İLK DERECE MAHKEMESİ KARARI: İlk derece mahkemesi, davalının da borçlu olarak yer aldığı İstanbul Anadolu …. İcra Müdürlüğünün … esas sayılı icra takip dosyasında davacı/borçlunun hakkındaki icra takibine kısmi olarak itiraz ettiği, bu hususun davacı vekilinin cevaba cevap dilekçesinde ve davalı vekilinin cevap dilekçelerinde belirtildiği, aynı takipte borçlu olarak yer alan dava dışı …A.Ş.nin de takibe itiraz ettiği, davalı vekilinin söz konusu icra takip dosyasında borçlu dava dışı …. Ve Tic. A.Ş.nin itirazının iptali için dava açtığı, diğer takip borçlusu davacı için itirazın iptali davası açmadığı, davacı yönünden takibin durduğu,davacının menfi tespit davasını açmakta hukuki yararının bulunmadığı gerekçesi ile davanın HMK m. 114/1-h ve HMK m.115/2 uyarınca davanın usulden reddine karar vermiştir.
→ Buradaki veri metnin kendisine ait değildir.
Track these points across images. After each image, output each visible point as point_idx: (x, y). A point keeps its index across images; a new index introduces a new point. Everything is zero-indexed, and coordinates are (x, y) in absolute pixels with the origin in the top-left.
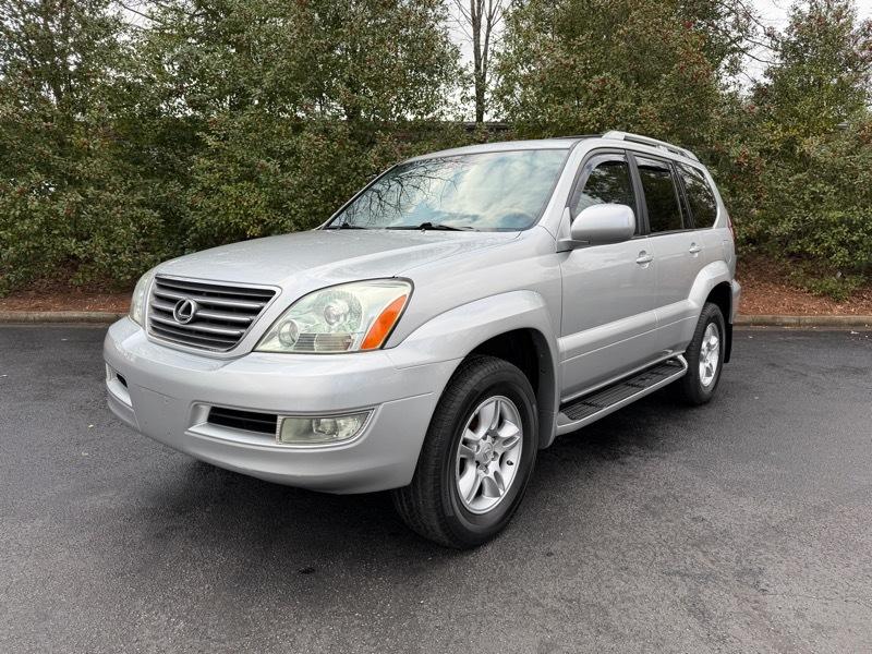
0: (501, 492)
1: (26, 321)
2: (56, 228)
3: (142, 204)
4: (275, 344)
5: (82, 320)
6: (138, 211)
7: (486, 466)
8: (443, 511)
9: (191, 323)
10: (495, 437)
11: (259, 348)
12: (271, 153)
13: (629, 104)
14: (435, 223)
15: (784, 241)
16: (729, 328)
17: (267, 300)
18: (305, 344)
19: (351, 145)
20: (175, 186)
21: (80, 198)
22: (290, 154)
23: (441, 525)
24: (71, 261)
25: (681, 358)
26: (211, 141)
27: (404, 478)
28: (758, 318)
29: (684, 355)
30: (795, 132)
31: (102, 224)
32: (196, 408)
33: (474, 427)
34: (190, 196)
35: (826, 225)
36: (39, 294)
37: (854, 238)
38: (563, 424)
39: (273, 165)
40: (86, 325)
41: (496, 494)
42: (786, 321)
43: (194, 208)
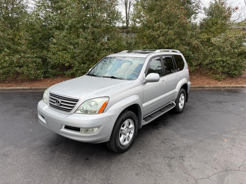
0: (130, 140)
1: (6, 90)
2: (13, 65)
3: (36, 57)
5: (21, 89)
6: (35, 59)
7: (126, 134)
8: (116, 146)
10: (128, 128)
11: (76, 112)
12: (71, 43)
15: (207, 65)
16: (187, 94)
17: (77, 101)
18: (86, 112)
19: (93, 42)
20: (45, 52)
21: (20, 57)
22: (76, 44)
23: (116, 148)
24: (18, 74)
25: (174, 103)
27: (108, 139)
28: (199, 86)
30: (210, 36)
31: (25, 63)
32: (62, 126)
33: (123, 126)
34: (50, 54)
35: (217, 62)
36: (9, 82)
37: (224, 65)
38: (144, 123)
39: (72, 47)
41: (128, 140)
42: (206, 87)
43: (50, 58)
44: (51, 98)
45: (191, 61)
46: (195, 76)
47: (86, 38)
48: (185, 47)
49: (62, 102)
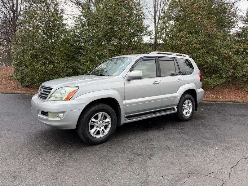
2: (47, 73)
4: (51, 99)
7: (100, 128)
10: (103, 121)
17: (51, 90)
20: (75, 63)
21: (53, 66)
23: (84, 138)
25: (175, 108)
26: (83, 52)
27: (74, 127)
30: (247, 46)
31: (58, 72)
33: (95, 118)
41: (103, 134)
42: (239, 101)
43: (79, 68)
45: (221, 72)
46: (227, 89)
48: (212, 56)
49: (44, 91)
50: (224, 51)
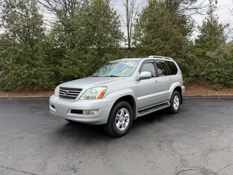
0: (125, 127)
1: (24, 98)
2: (31, 77)
3: (50, 71)
4: (82, 98)
5: (36, 98)
6: (49, 72)
7: (122, 122)
8: (113, 129)
9: (67, 95)
10: (124, 116)
11: (80, 99)
12: (80, 59)
13: (163, 45)
14: (113, 75)
15: (203, 76)
16: (181, 97)
17: (81, 90)
18: (88, 98)
19: (98, 56)
20: (58, 66)
21: (36, 70)
22: (85, 59)
23: (113, 132)
24: (33, 84)
25: (169, 103)
26: (66, 56)
27: (106, 122)
28: (196, 95)
29: (169, 102)
30: (205, 50)
31: (41, 75)
32: (69, 110)
33: (119, 114)
34: (62, 68)
35: (213, 72)
36: (26, 92)
37: (219, 75)
38: (138, 115)
39: (81, 61)
40: (37, 99)
41: (124, 127)
42: (204, 96)
43: (62, 71)
44: (60, 91)
45: (187, 72)
46: (192, 86)
47: (93, 54)
48: (181, 59)
49: (70, 92)
50: (190, 55)
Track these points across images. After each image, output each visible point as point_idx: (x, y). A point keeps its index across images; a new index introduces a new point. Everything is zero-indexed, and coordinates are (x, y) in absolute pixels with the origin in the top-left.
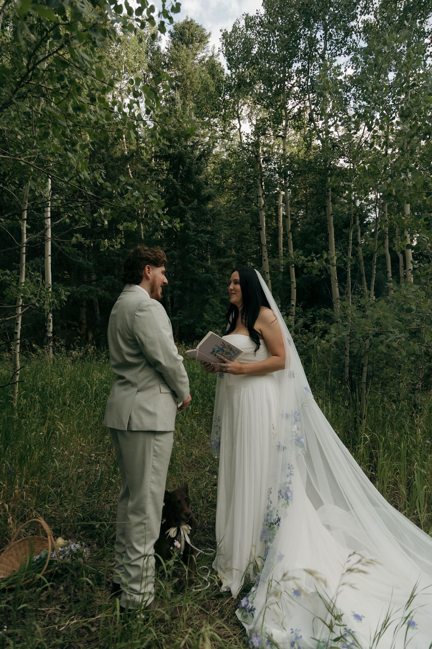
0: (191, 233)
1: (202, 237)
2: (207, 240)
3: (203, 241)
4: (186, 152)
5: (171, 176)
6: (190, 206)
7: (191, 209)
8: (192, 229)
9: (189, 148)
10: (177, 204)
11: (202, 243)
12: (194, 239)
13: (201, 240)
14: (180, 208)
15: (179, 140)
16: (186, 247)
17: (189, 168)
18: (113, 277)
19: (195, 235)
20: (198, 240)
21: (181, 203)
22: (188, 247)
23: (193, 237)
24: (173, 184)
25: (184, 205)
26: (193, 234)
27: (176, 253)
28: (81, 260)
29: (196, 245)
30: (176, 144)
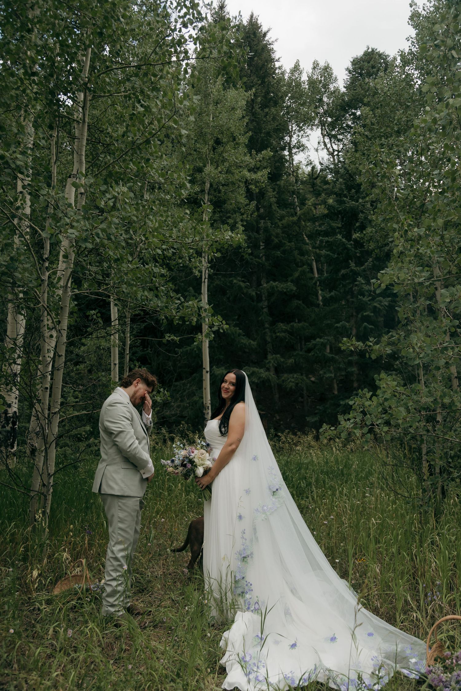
0: (365, 299)
1: (381, 302)
2: (387, 304)
3: (382, 306)
4: (358, 206)
5: (339, 237)
6: (363, 267)
7: (364, 270)
8: (367, 293)
9: (360, 201)
10: (348, 267)
11: (379, 309)
12: (370, 305)
13: (378, 306)
14: (352, 271)
15: (349, 193)
16: (360, 316)
17: (362, 223)
18: (279, 356)
19: (369, 301)
20: (375, 307)
21: (352, 264)
22: (363, 314)
23: (369, 303)
24: (344, 244)
25: (356, 266)
26: (368, 299)
27: (347, 324)
28: (245, 341)
29: (372, 312)
30: (345, 199)
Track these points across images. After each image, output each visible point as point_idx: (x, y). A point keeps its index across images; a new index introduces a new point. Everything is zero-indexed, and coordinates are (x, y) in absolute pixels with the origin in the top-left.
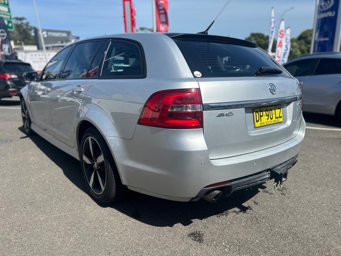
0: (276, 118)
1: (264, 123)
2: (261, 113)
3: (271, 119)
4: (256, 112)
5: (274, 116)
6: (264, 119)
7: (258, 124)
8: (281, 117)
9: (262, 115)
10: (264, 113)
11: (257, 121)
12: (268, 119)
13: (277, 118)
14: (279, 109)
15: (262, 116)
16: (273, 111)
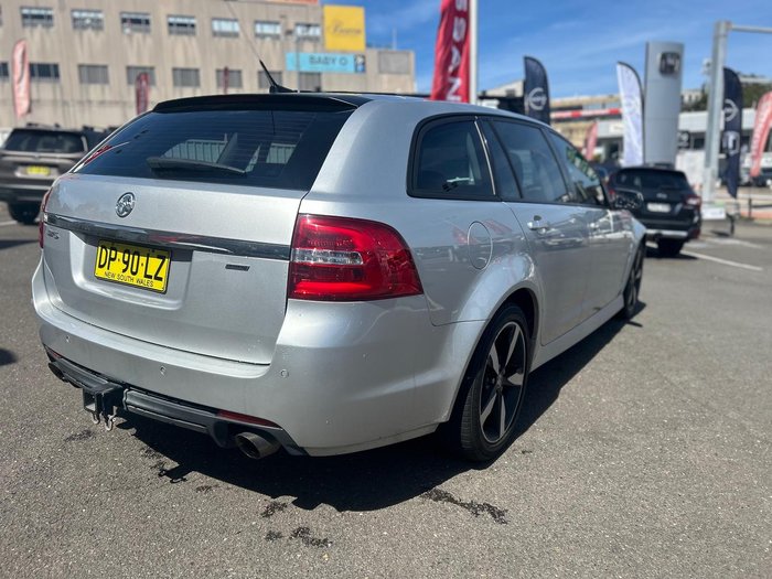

İSTİNAF SEBEPLERİ: Davacı vekili, davanın usulden reddinin hatalı olduğunu, zira müvekkilinin İstanbul Anadolu … İcra Dairesinin … E dosyasında icra takibine kısmi itiraz ettiğini ancak müvekkilinin takibe kısmen itiraz ettiği sırada 04.03.2016 tarihinde zarara uğratıldığını bilmediğini menfi tespit davasının konusunun itiraz edilmeyerek kesinleşen 123.000-TL lik kısma ilişkin olduğunu, davalının dava dışı borçlu şirketin mallarını zamanında haciz ettirmeyerek malların kaçırılmasına bu nedenle müvekkili kefilin zararına hareket edilmesinden kaynaklandığını ve TBK 592. maddesine göre açılan dava olduğunu menfi tespit davası açılmasında hukuki yararın bulunduğunu belirterek ilk derece mahkemesi kararının kaldırılmasına karar verilmesini talep etmiştir.
GEREKÇE:Davacının talebi icra takibinde keşinleşen borçtan dolayı TBK nun 592.maddesi uyarınca borçlu bulunmadığının tesbitine yöneliktir. TBK 592/1 maddesinde “alacaklı kefalet sırasında var olan veya daha sonra asıl borçludan alacağın özel güvencesi olmak üzere elde ettiği rehin haklarını ,güvenceyi ve rüçhan haklarını kefilin zararına olarak azaltırsa ,zararın daha az olduğu alacaklı tarafından ispat edilmedikçe ,kefilin sorumluluğu da buna uygun düşen bir miktar azalır.Kefilin fazladan ödediği miktarın geri verilmesini isteme hakkının saklı olduğu ” Yine TBK 592/son fıkrada ; alacaklı haklı bir sebeb olmaksızın yükümlülüklerini yerine getirmez ,ağır kusuruyla mevcut belgeleri veya rehinleri yada sorumlu olduğu diğer güvenceleri elinden çıkarırsa kefil borcundan kurtulur .Bu durumda kefil ödediğinin geri verilmesini ve varsa ek zararın giderilmesini isteyebileceği “düzenlenmiştir.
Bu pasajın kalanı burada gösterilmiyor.